Two electric dipoles, oriented as shown in the figure, are separated by a distance r.

What is the force on p₁ due to p₂

Homework Equations

F = (p dot ∇)E

The Attempt at a Solution

I'm confused on the p dot ∇ part.

How is the divergence of p not just zero?

It seems p1 would just be some constant in the x hat direction.

 

[diazona]

Think about that carefully. \mathbf{p}\cdot\nabla is not the divergence of \mathbf{p}!

 

[aftershock]

Think about that carefully. \mathbf{p}\cdot\nabla is not the divergence of \mathbf{p}!

I'm not sure I understand that. ∇⋅p would be divergence? And dot products are commutative.

 

[diazona]

This isn't really a dot product, though, it's a dot "application." That is, it still means that \mathbf{a}\cdot\mathbf{b} = a_x b_x + a_y b_y + a_z b_z, but you can't assume that e.g. a_x b_x means "a_x multiplied by b_x," because you are dealing with things that don't get multiplied. Think about it: does x \frac{\partial}{\partial x} mean x multiplied by \frac{\partial}{\partial x}? Does \frac{\partial}{\partial x} x mean \frac{\partial}{\partial x} multiplied by x?

 

[aftershock]

This isn't really a dot product, though, it's a dot "application." That is, it still means that \mathbf{a}\cdot\mathbf{b} = a_x b_x + a_y b_y + a_z b_z, but you can't assume that e.g. a_x b_x means "a_x multiplied by b_x," because you are dealing with things that don't get multiplied. Think about it: does x \frac{\partial}{\partial x} mean x multiplied by \frac{\partial}{\partial x}? Does \frac{\partial}{\partial x} x mean \frac{\partial}{\partial x} multiplied by x?

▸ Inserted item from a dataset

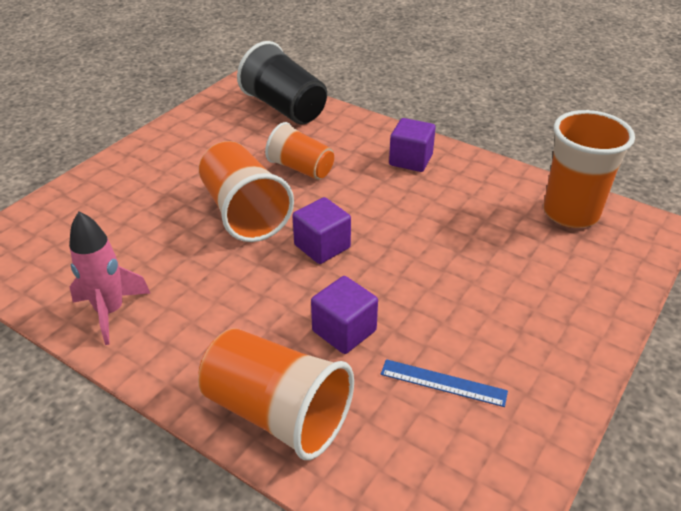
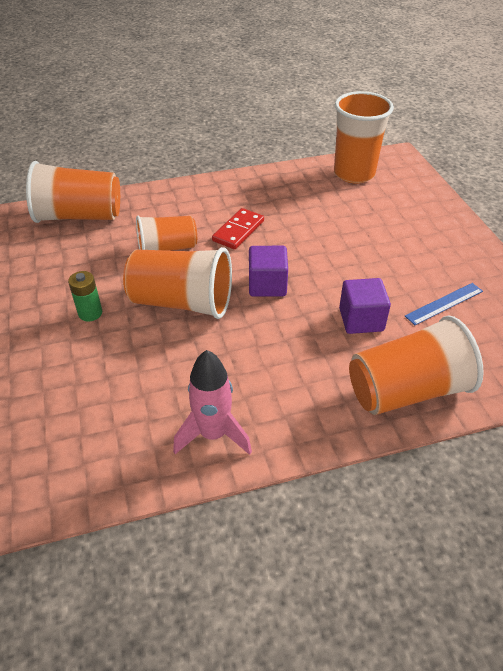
camera: 50 degrees left, 5 degrees up
(182, 177) = (90, 313): none -> green battery
(285, 108) = (79, 216): black cup -> orange cup
(374, 191) = (238, 231): none -> red domino
(410, 160) = (226, 198): purple cube -> none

Oh ok so if the vector is in front of del I'm basically taking the components and multiplying them by differential operators, where if the vector was to the right of del i would be taking derivatives of the components?

 

[diazona]

Yep, that's the idea.

A good way to think about it is that the components of \mathbf{p} are multiplicative operators. Just like the differential operator \frac{\partial}{\partial x} takes a function f(x) and turns it into f'(x), a multiplicative operator x takes a function f(x) and turns it into xf(x). The composition of two operators is also an operator, so p_x \frac{\partial}{\partial x} is an operator that means "take the derivative and then multiply by a number."

 

[aftershock]

Yep, that's the idea.

A good way to think about it is that the components of \mathbf{p} are multiplicative operators. Just like the differential operator \frac{\partial}{\partial x} takes a function f(x) and turns it into f'(x), a multiplicative operator x takes a function f(x) and turns it into xf(x). The composition of two operators is also an operator, so p_x \frac{\partial}{\partial x} is an operator that means "take the derivative and then multiply by a number."

Thanks, really helped me.